Rather than cobbling together commodity processors with commodity interconnects like Ethernet or InfiniBand -- an approach that others have used -- IBM built five proprietary networks inside Blue Gene, each optimized for a specific kind of work and selectable by the programmer. Members of the Blue Gene family held the No. 1 and No. 2 positions on the Top500 list until June of this year.
By making memory access faster, and by doing it more cleverly, the absolute amount of memory in a system can be reduced, says Dave Turek, vice president of Deep Computing at IBM. As engineers work to build "exascale" computers (a thousand times faster than Roadrunner), that will be essential, he says.
"Going back a few years, you'd build a computer with the fastest processors possible and the most memory possible, and life was good," Turek says. "The question is, how much memory do you need to put on an exascale system? If you want to preserve the kinds of programming models you've had to this point, you'd better have a few hundred million dollars in your pocket to pay for that memory."

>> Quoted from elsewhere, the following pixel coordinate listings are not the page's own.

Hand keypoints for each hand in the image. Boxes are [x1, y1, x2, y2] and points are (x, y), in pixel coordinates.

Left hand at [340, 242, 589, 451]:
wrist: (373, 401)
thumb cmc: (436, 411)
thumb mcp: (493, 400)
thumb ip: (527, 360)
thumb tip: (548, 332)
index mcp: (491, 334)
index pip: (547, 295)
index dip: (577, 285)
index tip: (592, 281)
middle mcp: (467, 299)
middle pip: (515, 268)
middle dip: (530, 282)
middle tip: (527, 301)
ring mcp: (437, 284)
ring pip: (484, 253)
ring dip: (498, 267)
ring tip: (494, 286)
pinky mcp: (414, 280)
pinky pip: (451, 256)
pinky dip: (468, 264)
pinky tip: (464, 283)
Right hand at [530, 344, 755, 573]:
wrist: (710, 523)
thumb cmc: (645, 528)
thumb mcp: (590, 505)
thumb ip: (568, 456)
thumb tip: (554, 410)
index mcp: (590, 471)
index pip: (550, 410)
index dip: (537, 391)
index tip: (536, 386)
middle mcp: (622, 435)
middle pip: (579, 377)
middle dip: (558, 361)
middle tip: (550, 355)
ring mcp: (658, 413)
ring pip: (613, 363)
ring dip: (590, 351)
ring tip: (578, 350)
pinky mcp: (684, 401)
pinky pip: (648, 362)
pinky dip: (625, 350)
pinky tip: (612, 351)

And it isn't just the purchase cost of memory that's a problem, Turek notes. Memory draws a lot of expensive power and generates a lot of heat that must be removed by expensive cooling systems.

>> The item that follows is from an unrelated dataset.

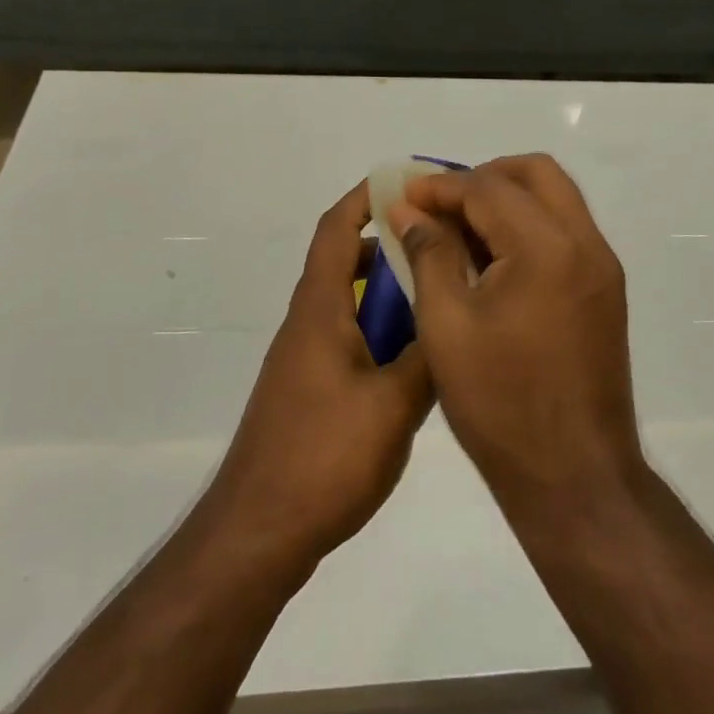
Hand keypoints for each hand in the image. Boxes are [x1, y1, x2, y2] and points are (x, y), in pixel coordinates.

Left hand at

Faster memory subsystems and faster interconnects will help, Turek says, but supercomputer users will also have to overhaul the programming methods that have evolved over the past 20 years if they hope to utilize the power of exascale computers.
He says users initially criticized Blue Gene for having too little memory, but eventually they were able to scale their applications to run well on 60,000 processors by changing the algorithms in their application code so they were more sparing in their memory use.